**GOAL OF THE EXERCISE:**
Your answer should be only the lines below from the one with "point | : | No data available |" to the one with "10.5. Incompatible materials", repeated exactly, ends included.
RECORD SET: Begin
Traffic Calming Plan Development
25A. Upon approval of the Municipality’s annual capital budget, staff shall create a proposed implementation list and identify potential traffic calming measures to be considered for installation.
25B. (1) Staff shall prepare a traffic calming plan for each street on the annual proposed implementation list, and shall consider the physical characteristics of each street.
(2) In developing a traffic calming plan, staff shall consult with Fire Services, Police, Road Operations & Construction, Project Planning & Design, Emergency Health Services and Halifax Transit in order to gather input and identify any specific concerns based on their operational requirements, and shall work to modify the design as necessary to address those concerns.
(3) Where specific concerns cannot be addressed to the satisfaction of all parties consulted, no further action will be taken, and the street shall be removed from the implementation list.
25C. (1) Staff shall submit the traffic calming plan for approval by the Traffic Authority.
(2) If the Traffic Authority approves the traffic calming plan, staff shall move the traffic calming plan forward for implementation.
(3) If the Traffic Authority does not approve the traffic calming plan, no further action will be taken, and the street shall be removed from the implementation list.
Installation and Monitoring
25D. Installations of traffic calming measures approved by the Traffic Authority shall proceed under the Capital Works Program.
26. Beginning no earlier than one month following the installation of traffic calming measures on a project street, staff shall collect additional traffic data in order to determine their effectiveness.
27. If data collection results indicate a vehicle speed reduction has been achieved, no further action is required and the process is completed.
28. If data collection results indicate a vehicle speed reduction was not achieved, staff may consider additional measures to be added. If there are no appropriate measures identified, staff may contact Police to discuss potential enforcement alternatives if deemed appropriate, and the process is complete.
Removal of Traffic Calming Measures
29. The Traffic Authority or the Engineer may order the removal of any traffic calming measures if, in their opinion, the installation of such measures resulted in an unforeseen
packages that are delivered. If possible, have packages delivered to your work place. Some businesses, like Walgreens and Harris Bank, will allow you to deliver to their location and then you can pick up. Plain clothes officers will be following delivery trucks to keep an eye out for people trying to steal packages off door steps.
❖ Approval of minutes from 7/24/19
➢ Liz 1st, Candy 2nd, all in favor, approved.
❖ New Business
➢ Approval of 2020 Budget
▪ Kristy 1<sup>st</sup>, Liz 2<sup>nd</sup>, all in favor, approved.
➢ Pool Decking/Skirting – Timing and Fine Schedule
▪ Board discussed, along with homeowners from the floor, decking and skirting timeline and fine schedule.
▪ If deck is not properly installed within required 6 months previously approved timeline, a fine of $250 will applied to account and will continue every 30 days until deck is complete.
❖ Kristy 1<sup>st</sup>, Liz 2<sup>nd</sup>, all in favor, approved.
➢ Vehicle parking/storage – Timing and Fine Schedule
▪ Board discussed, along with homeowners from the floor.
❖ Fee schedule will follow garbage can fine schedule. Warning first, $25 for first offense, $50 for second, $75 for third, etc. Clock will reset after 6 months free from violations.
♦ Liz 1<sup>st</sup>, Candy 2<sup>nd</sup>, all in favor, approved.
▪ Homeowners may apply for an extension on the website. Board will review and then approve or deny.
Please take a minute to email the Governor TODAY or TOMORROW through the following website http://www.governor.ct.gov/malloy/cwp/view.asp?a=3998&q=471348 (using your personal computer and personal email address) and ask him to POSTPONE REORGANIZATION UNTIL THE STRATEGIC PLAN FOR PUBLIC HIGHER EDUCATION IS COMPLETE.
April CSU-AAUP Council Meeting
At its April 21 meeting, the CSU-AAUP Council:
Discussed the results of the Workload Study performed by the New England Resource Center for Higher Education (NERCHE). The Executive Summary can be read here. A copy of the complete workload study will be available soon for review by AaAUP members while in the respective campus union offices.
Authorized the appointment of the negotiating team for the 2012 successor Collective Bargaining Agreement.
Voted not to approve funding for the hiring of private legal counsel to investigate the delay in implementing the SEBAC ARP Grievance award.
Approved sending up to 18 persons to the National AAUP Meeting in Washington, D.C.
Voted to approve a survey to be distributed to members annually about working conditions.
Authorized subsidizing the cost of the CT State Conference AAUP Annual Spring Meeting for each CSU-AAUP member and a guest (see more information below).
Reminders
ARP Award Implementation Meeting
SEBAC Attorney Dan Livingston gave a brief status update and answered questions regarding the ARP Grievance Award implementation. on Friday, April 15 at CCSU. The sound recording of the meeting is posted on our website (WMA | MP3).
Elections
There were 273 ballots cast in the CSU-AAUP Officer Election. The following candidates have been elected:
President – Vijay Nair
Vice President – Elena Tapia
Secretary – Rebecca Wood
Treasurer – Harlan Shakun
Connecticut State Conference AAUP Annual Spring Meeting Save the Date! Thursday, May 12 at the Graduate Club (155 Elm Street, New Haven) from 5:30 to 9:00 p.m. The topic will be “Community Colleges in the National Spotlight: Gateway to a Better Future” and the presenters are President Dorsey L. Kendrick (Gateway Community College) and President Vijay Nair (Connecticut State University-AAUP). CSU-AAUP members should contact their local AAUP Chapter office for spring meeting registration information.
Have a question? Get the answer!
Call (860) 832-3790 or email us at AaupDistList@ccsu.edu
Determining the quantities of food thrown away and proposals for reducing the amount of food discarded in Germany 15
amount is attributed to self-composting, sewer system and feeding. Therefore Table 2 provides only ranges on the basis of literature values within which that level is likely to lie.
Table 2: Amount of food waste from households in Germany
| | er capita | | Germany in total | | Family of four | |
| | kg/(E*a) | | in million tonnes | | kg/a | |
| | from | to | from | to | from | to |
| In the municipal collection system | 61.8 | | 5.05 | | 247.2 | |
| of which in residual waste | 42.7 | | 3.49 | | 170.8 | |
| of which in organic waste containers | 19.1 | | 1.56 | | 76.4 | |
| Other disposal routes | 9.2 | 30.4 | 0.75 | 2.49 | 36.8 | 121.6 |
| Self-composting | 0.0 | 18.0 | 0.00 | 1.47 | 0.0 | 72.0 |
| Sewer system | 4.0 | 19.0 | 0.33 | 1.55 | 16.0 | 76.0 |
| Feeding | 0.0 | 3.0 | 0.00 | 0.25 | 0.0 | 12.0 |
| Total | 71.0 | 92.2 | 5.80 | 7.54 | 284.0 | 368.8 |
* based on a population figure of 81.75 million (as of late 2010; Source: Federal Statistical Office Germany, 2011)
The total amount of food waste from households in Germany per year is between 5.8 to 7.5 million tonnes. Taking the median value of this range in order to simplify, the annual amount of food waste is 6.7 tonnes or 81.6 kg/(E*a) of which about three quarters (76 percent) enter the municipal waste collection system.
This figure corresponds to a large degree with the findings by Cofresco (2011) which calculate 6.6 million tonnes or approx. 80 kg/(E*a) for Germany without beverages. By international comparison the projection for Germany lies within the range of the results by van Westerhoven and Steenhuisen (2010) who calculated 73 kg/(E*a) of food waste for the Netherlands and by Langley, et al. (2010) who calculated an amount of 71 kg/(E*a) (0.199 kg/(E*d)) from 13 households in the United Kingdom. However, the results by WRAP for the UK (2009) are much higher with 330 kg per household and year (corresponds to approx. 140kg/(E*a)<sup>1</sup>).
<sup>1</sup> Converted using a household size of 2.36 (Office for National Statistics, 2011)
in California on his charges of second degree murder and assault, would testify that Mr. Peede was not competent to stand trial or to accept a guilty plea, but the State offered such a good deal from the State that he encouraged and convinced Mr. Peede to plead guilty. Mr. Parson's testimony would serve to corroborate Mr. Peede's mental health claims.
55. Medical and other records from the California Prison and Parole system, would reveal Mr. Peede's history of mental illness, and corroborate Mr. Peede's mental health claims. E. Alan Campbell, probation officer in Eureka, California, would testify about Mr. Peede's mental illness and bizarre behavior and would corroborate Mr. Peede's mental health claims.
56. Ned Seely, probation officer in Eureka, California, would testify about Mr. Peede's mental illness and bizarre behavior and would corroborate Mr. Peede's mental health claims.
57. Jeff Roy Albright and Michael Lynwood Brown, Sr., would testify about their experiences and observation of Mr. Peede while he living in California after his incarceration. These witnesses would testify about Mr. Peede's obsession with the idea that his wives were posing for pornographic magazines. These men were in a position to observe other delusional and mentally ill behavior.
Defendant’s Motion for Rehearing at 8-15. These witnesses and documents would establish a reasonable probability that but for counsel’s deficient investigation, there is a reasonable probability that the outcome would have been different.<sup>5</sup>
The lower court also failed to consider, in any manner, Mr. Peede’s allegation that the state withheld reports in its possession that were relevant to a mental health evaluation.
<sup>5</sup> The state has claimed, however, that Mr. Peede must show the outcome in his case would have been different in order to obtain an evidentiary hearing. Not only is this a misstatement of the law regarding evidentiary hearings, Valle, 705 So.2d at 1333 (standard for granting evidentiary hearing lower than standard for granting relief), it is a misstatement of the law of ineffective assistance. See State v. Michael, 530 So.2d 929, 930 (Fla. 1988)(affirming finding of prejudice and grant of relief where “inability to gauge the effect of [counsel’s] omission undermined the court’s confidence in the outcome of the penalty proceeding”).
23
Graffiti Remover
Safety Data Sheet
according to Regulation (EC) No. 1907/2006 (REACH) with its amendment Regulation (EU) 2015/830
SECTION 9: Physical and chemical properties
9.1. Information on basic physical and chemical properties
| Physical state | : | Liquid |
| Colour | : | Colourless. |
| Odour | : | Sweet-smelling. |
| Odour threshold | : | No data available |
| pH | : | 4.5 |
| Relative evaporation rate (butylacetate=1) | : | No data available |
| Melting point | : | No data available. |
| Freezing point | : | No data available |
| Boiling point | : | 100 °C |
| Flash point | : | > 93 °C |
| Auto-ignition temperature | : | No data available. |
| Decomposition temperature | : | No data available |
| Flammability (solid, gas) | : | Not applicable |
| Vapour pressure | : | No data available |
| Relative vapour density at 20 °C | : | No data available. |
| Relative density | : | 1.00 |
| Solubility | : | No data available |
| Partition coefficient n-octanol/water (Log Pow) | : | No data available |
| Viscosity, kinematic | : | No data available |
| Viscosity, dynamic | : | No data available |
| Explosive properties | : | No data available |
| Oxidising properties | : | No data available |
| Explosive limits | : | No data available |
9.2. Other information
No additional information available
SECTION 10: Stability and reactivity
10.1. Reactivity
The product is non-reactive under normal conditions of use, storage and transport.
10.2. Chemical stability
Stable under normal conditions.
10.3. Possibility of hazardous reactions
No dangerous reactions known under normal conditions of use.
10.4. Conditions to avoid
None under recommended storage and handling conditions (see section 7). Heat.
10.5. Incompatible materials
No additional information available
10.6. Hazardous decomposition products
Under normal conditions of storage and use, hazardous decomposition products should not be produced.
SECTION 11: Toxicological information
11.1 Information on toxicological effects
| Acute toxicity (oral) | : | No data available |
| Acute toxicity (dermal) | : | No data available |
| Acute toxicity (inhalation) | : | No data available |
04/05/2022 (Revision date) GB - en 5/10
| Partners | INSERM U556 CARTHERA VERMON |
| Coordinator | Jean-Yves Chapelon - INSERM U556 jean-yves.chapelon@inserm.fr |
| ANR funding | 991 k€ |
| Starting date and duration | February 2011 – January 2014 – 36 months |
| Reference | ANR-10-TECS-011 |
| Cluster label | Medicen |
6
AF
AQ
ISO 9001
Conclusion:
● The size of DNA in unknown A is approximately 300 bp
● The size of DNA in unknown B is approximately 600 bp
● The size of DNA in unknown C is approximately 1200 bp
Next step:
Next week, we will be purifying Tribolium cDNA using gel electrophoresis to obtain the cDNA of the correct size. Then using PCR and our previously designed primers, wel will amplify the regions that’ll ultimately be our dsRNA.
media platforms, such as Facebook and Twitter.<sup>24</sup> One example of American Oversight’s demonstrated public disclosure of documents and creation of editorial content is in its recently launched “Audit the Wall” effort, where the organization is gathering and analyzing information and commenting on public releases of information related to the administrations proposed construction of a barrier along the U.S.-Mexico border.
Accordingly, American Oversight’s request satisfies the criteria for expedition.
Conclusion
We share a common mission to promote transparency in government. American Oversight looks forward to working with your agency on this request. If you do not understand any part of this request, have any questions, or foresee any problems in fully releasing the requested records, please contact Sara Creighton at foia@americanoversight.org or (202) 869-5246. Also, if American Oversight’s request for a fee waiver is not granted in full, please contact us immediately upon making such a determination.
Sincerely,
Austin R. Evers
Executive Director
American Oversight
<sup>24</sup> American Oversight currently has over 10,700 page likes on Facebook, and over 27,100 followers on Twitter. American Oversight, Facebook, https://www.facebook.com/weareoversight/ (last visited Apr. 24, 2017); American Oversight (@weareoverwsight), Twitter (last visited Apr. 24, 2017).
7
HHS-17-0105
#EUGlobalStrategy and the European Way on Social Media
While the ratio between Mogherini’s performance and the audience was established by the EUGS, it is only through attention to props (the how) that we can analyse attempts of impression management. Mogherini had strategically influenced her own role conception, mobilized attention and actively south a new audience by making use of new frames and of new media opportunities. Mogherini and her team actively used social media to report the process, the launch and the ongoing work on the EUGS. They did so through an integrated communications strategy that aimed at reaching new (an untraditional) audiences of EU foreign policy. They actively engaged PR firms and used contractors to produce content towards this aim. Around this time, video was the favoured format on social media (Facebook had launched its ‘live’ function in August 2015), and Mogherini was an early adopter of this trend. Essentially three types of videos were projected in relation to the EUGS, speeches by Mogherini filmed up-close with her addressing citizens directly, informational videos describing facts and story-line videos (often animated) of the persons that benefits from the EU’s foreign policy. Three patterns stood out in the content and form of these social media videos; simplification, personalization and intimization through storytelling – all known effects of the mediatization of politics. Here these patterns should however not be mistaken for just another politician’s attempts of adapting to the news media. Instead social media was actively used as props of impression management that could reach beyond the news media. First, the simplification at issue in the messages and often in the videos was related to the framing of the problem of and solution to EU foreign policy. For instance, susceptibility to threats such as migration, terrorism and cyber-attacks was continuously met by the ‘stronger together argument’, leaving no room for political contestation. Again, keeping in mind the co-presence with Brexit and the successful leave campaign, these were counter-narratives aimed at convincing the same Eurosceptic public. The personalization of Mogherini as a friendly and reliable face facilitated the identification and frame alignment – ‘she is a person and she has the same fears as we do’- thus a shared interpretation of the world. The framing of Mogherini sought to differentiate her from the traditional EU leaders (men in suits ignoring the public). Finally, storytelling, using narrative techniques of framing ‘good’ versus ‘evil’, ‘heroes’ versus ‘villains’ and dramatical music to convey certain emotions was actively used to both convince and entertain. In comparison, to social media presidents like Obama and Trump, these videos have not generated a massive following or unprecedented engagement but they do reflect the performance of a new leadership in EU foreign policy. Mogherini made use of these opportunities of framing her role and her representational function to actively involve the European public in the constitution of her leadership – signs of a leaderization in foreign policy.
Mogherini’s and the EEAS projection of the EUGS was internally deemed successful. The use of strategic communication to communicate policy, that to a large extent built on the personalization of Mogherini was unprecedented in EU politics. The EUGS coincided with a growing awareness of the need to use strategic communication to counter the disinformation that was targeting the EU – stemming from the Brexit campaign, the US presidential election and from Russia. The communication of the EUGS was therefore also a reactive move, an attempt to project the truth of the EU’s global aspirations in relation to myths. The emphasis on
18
RECORD SET: End
**RESULT OF THIS EXERCISE:**
| Freezing point | : | No data available |
| Boiling point | : | 100 °C |
| Flash point | : | > 93 °C |
| Auto-ignition temperature | : | No data available. |
| Decomposition temperature | : | No data available |
| Flammability (solid, gas) | : | Not applicable |
| Vapour pressure | : | No data available |
| Relative vapour density at 20 °C | : | No data available. |
| Relative density | : | 1.00 |
| Solubility | : | No data available |
| Partition coefficient n-octanol/water (Log Pow) | : | No data available |
| Viscosity, kinematic | : | No data available |
| Viscosity, dynamic | : | No data available |
| Explosive properties | : | No data available |
| Oxidising properties | : | No data available |
| Explosive limits | : | No data available |
9.2. Other information
No additional information available
SECTION 10: Stability and reactivity
10.1. Reactivity
The product is non-reactive under normal conditions of use, storage and transport.
10.2. Chemical stability
Stable under normal conditions.
10.3. Possibility of hazardous reactions
No dangerous reactions known under normal conditions of use.
10.4. Conditions to avoid
None under recommended storage and handling conditions (see section 7). Heat.
10.5. Incompatible materials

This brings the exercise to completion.